Si lo sono, mi piace essere arzigogolato e mi piace anche la parola ‘arzigogolato’. Non trovate? Lo so, non potete rispondere, la mia era una domanda retorica. Mentre ripenso al concerto di qualche giorno fa di Brad Meldhau, metto a palla la musica del disco del Nostro, ‘The art of trio’ del 1996 con Jorge Rossy alla batteria e Larry Granadier al contrabbasso.

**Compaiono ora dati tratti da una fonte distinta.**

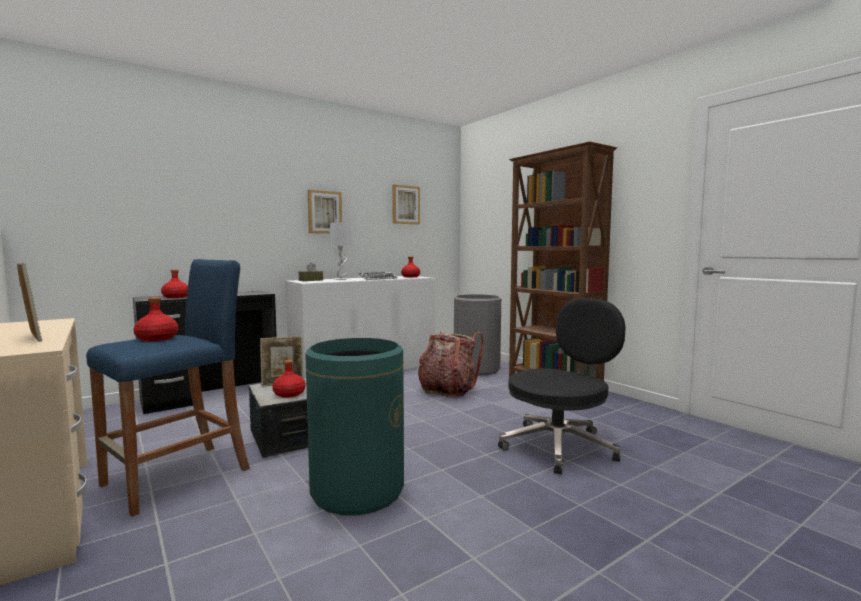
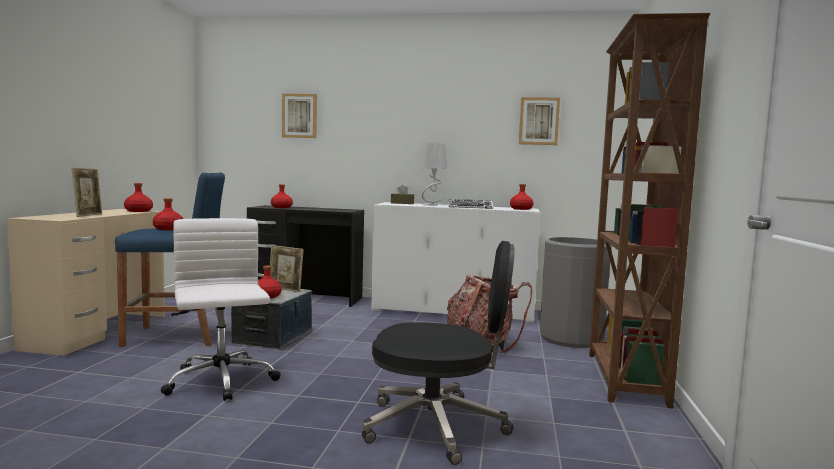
camera: 45 degrees right, 0 degrees up
(47, 322) = (138, 211): none -> red bottle
(324, 212) = (434, 133): picture -> picture (299, 116)
(357, 490) = (221, 382): green trash can -> white office chair

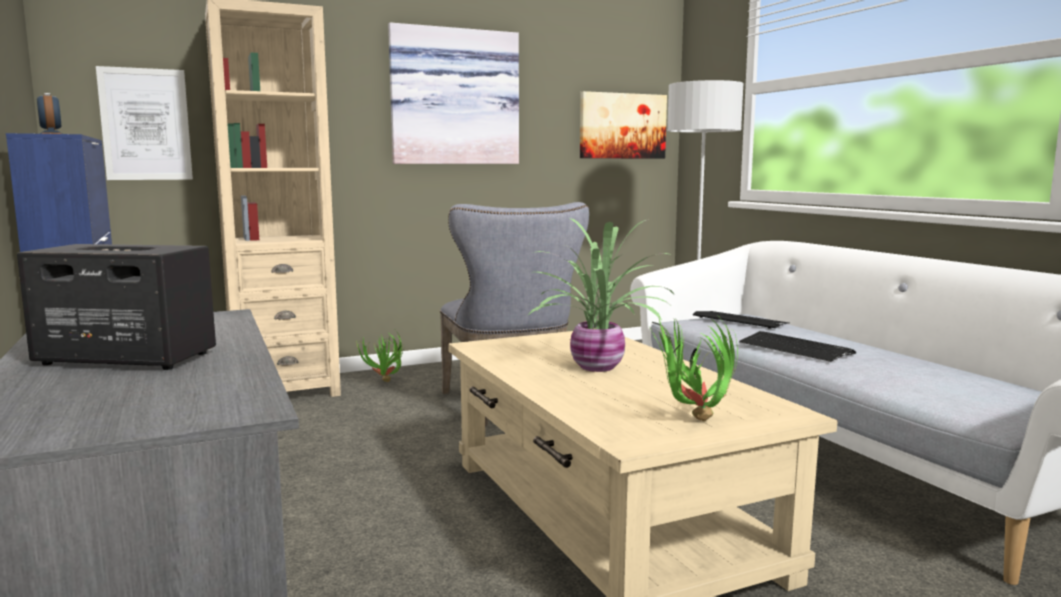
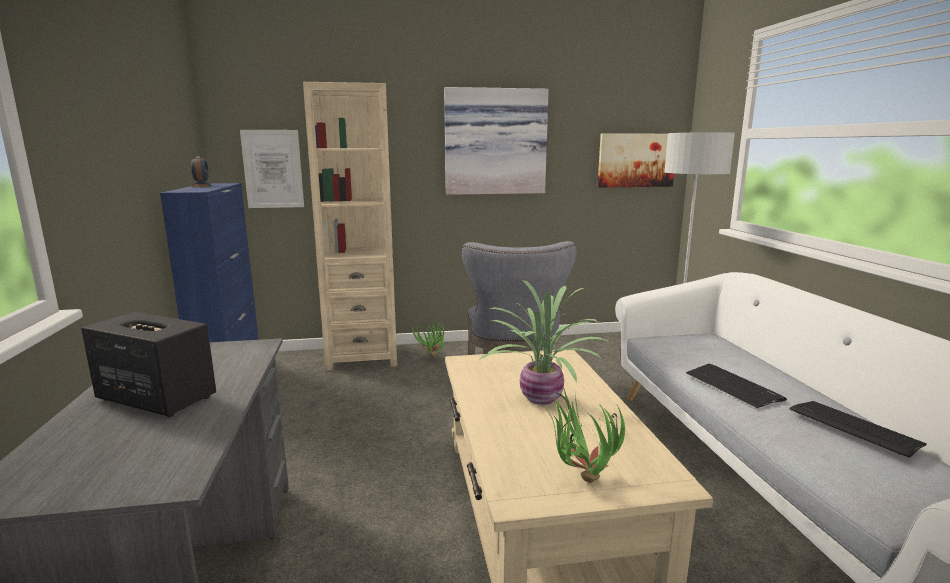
camera: 15 degrees right, 5 degrees up
(740, 320) = (702, 344): keyboard -> keyboard (854, 428)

Mentre sfreccio sulla Tiburtina all’altezza dell’incrocio di via di San Basilio prima di immettermi a via di Tor Cervara la musica del trio esce dall’abitacolo e rimbalza sui muri della fabbrica dell’ex Snia Viscosa, o quello che resta di quell’edificio abbandonato, un monumento al degrado, poi cade sull’asfalto della grande consolare e rientra magicamente nella radio. La magia della musica mi rende tollerabile l’incuria e l’abbandono, faccio a gara a chi tiene la musica ad alto volume con le altre automobili in transito. Sono un coatto con la musica a palla e con il gomito appoggiato al finestrino? Forse un po’ si, ma espandere musica jazz in periferia è sfizioso e per niente fuori luogo. A Memphis la città del ‘Soul’ o a New Orleans, tutti ascoltano la musica a palla, chi in bicicletta, chi in macchina chi in moto, chi a piedi e mica sono tutti coatti, gli piace ascoltare la musica in piazza, sulla pubblica via. Se abitassi a Memphis o a New Orleans, andrei in giro con la bicicletta con una bella cassa sul portapacchi. La sto prendendo alla lontana, sto divagando, ma è una divagazione in musica. Ritorno con la mente al concerto. Con il mio amico Emi, decidiamo in ‘Zona Cesarini’ di acquistare i biglietti, stavolta non mi faccio fregare. Il grande ‘Keith Jarrett trio’ è defunto, intanto perché il contrabbassista Gary Peacock è morto nel 2020 (R.I.P.) e il maestro Jarrett nel 2018 ha avuto due ictus che gli hanno parzialmente bloccato la mano sinistra. Jack De Johnette è rimasto orfano. Brad Meldhau è considerato il degno erede dei grandi pianisti bianchi, dei già citati Keith Jarrett e di Bill Evans. Viste queste considerazioni la curiosità di vederlo dal vivo è tanta, anche se credo che Keith Jarrett sia inarrivabile. Ci sistemiamo nella galleria dell’auditorium della sala Sinopoli. Peccato che abbiamo fatto tardi i biglietti e non siamo in platea, vicino ai musicisti, i concerti sono belli da sentire ma anche da vedere.
La sala è piena
Gli strumenti sono sistemati al centro del grande palco, molto vicini tra loro, quasi una sistemazione da ‘Club’. Un bel colpo d’occhio e l’atmosfera sacrale della sala da concerto mi fa venire la pelle d’oca. La formazione comprende il già citato batterista spagnolo Jorge Rossy presente in molti album del leader fino al 2005 poi sostituito da Jeff Ballard e di nuovo in concerto a Roma. Al contrabbasso un giovanissimo contrabbassista danese Felix Moseholm che già aveva suonato con Brad Meldhau nel 2020 a soli 23 anni. Diciamo una rimpatriata per Rossy e una riconferma per il contrabbassista danese che sostituisce il fido Larry Grandier che ha inciso con il leader una decina di album. L’atmosfera sacrale non comprende l’estrazione e l’esibizione dei cellulari che riprendono il concerto, tanto in voga in altri tipi di concerti, con le persone che vedono il concerto filtrato dallo schermo del cellulare.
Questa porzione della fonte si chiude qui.